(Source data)

====

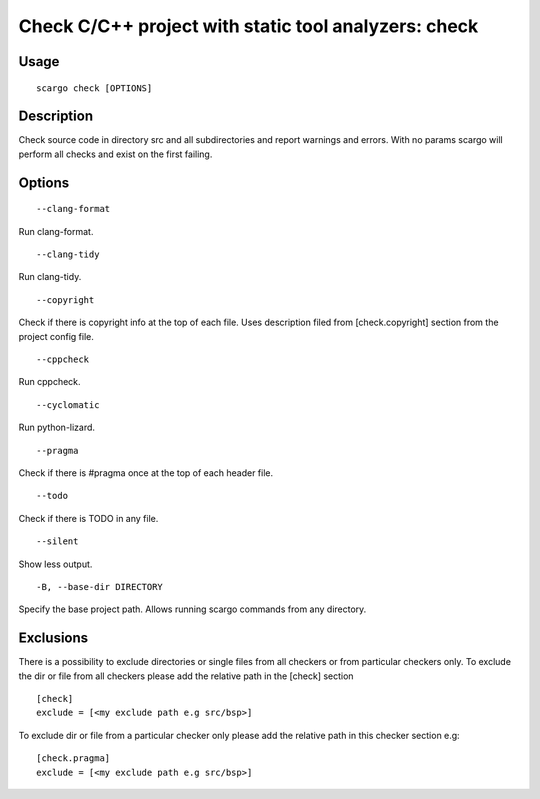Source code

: .. _scargo_check:

Check C/C++ project with static tool analyzers: check
-----------------------------------------------------
.. image:: ../_static/scargo_check_fix_docker.svg
   :alt: scargo check and fix example
   :align: center

Usage
^^^^^

::

    scargo check [OPTIONS]

Description
^^^^^^^^^^^

Check source code in directory src and all subdirectories and report warnings and errors.
With no params scargo will perform all checks and exist on the first failing.

Options
^^^^^^^

::

--clang-format

Run clang-format.

::

--clang-tidy

Run clang-tidy.

::

--copyright

Check if there is copyright info at the top of each file. Uses description filed from [check.copyright] section from the project config file.

::

--cppcheck

Run cppcheck.

::

--cyclomatic

Run python-lizard.

::

--pragma

Check if there is #pragma once at the top of each header file.

::

--todo

Check if there is TODO in any file.

::

--silent

Show less output.

::

-B, --base-dir DIRECTORY

Specify the base project path. Allows running scargo commands from any directory.

Exclusions
^^^^^^^^^^
There is a possibility to exclude directories or single files from all checkers or from particular checkers only.
To exclude the dir or file from all checkers please add the relative path in the [check] section
::

    [check]
    exclude = [<my exclude path e.g src/bsp>]

To exclude dir or file from a particular checker only please add the relative path in this checker section e.g:
::

    [check.pragma]
    exclude = [<my exclude path e.g src/bsp>]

====

▶ _WRITTEN TASK_:
Could you repeat every record exactly as written, with the pictures left out?

▶ _WRITTEN SOLUTION_:
Source code

: .. _scargo_check:

Check C/C++ project with static tool analyzers: check
-----------------------------------------------------
.. image:: ../_static/scargo_check_fix_docker.svg
   :alt: scargo check and fix example
   :align: center

Usage
^^^^^

::

    scargo check [OPTIONS]

Description
^^^^^^^^^^^

Check source code in directory src and all subdirectories and report warnings and errors.
With no params scargo will perform all checks and exist on the first failing.

Options
^^^^^^^

::

--clang-format

Run clang-format.

::

--clang-tidy

Run clang-tidy.

::

--copyright

Check if there is copyright info at the top of each file. Uses description filed from [check.copyright] section from the project config file.

::

--cppcheck

Run cppcheck.

::

--cyclomatic

Run python-lizard.

::

--pragma

Check if there is #pragma once at the top of each header file.

::

--todo

Check if there is TODO in any file.

::

--silent

Show less output.

::

-B, --base-dir DIRECTORY

Specify the base project path. Allows running scargo commands from any directory.

Exclusions
^^^^^^^^^^
There is a possibility to exclude directories or single files from all checkers or from particular checkers only.
To exclude the dir or file from all checkers please add the relative path in the [check] section
::

    [check]
    exclude = [<my exclude path e.g src/bsp>]

To exclude dir or file from a particular checker only please add the relative path in this checker section e.g:
::

    [check.pragma]
    exclude = [<my exclude path e.g src/bsp>]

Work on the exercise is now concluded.